The key principle: start slow. Set foundations for a wider program rather than going in with the theoretically perfect risk framework on day one. Threat modeling is particularly effective for building this common language early.
Why is traditional DLP broken?
Chris makes a direct case that legacy data loss prevention does not work in modern environments:
- Regex and static pattern matching cannot keep up: Users change file names, copy-paste content out of files, encrypt data, archive it, and move it through paths that DLP rules never anticipated. People are industrious — if motivated, they will find ways around prescriptive file-level controls.
- The real need is understanding data flows: Rather than trying to prescriptively block every egress vector, organizations need to understand how data moves — who touches it, where it goes, and what risky behaviors look like.
- Data detection and response (DDR) is the evolution: Similar to how EDR replaced static signature-based AV because prevention alone was insufficient, DDR focuses on detecting risky data movements and responding quickly. If someone downloads a file, archives it, sends it to a colleague, who then uploads it to an unauthorized channel — that lineage needs to be visible for incident response.
- Classification is still the foundation: If you are not classifying your data, you cannot know which repositories to monitor. But classification alone — without understanding flow and behavior — is insufficient for actual data protection.
Chris recommends the Data Security Maturity Model (DSMM), aligned to NIST CSF, as a framework for elevating data security from a second-class concern to a first-class program.
What role does AI play in security — and what are the risks?
Chris sees generative AI as both a blessing and a curse:
- Where it helps security teams: Static code analysis assistance, false positive reduction, vulnerability exploitability qualification, strategy documentation preambles, and enriching SOC analyst triage at early funnel stages.
- Where it creates new risk: Employees unknowingly upload confidential information into LLMs for productivity — customer emails, internal documentation, patient records. Cyberhaven’s research showed the volume of sensitive data flowing into ChatGPT shocked CISOs and privacy officers who had no visibility into it.

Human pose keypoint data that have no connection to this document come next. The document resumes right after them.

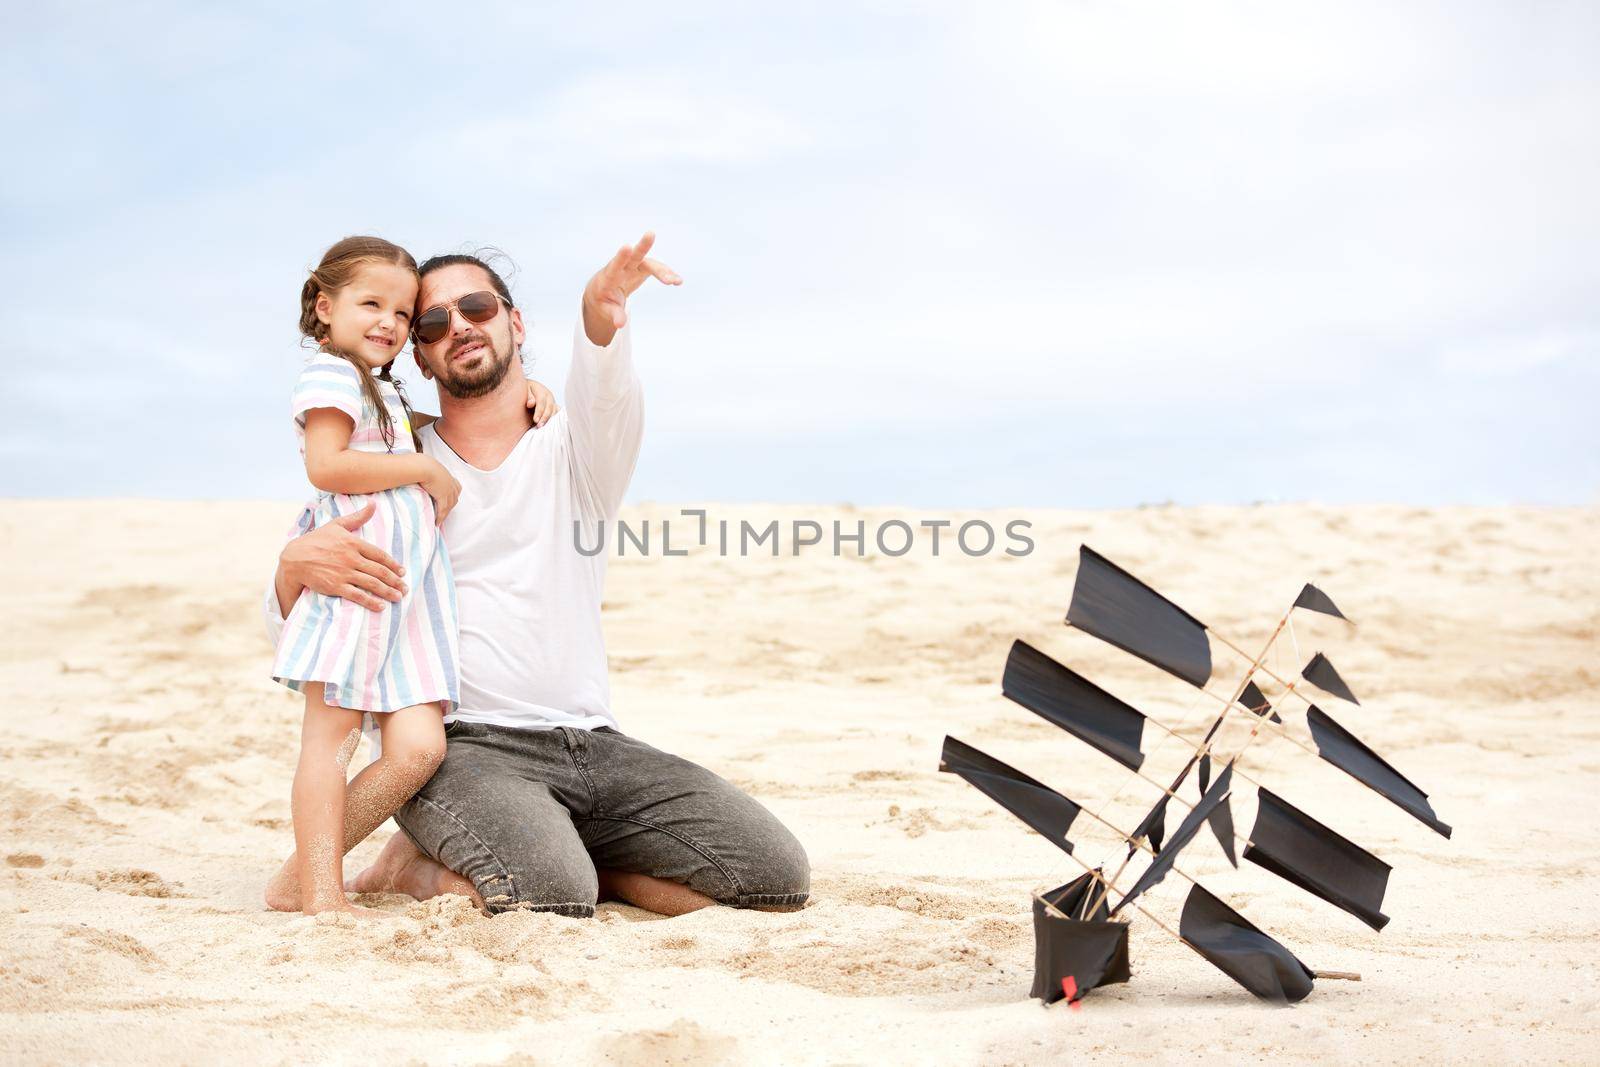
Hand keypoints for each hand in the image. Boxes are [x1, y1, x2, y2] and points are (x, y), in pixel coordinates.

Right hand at [281, 502, 405, 611]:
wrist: (294, 558)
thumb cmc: (316, 540)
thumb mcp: (336, 525)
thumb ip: (357, 517)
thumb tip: (373, 504)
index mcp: (353, 542)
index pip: (380, 555)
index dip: (393, 564)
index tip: (403, 572)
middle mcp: (351, 558)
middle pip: (379, 571)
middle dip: (395, 581)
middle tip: (405, 588)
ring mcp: (344, 573)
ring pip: (372, 583)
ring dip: (388, 591)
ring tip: (398, 597)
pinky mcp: (335, 586)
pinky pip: (357, 595)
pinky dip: (371, 602)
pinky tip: (381, 606)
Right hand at [419, 458, 461, 523]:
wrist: (423, 466)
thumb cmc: (421, 464)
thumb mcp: (427, 467)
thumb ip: (428, 472)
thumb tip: (420, 472)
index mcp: (448, 475)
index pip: (456, 487)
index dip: (453, 494)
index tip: (449, 500)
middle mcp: (451, 483)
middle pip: (454, 498)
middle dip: (450, 506)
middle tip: (444, 513)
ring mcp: (449, 491)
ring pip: (450, 506)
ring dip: (445, 514)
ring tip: (440, 520)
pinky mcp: (443, 497)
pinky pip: (443, 510)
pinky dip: (440, 517)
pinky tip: (437, 522)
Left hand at [526, 379, 559, 426]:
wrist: (530, 389)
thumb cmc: (525, 391)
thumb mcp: (524, 391)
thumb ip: (528, 397)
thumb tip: (530, 403)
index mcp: (541, 390)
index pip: (541, 401)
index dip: (539, 411)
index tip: (535, 420)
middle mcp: (549, 396)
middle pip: (550, 407)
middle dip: (545, 417)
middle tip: (539, 426)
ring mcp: (553, 401)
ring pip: (555, 411)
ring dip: (550, 420)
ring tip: (545, 428)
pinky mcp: (555, 407)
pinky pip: (557, 413)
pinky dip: (555, 419)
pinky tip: (551, 426)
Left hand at [581, 231, 681, 344]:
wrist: (604, 290)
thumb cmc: (603, 299)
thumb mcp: (605, 309)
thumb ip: (614, 315)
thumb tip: (620, 324)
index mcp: (609, 277)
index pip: (614, 265)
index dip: (620, 256)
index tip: (627, 247)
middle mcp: (622, 267)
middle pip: (633, 255)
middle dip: (642, 246)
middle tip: (651, 233)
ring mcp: (633, 266)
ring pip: (649, 263)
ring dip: (663, 270)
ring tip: (676, 282)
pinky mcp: (643, 268)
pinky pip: (656, 269)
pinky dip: (666, 274)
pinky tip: (677, 281)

- Will it replace security jobs? No. If ChatGPT can fully replace a security analyst’s job, that job was probably not well-defined. AI enriches and augments existing roles — making analysts faster at triage, helping engineers review code more efficiently — but it does not replace the judgment, context, and authority that humans provide.
- The authority problem: If AI-generated code (GitHub Copilot) is being reviewed by AI (ChatGPT), where does the authoritative decision come from? This cyclical loop of AI marking AI’s homework has no good answer yet.
How does Chris rate common security practices?
- Periodic security audits for vulnerability identification: Super important — rated high. Finding misconfigurations and vulnerabilities quickly is critical because those are what actually get exploited. The scope should extend beyond your own systems into supply chain dependencies.
- Training and awareness programs for employees: Massively important — but not annual click-through compliance training. Real training means brownbag sessions, lunch-and-learns, topical email campaigns, and creating a culture where people feel comfortable reporting mistakes (“I clicked a link”) rather than hiding them. Getting rid of the “I’ll get in trouble” culture is the real goal.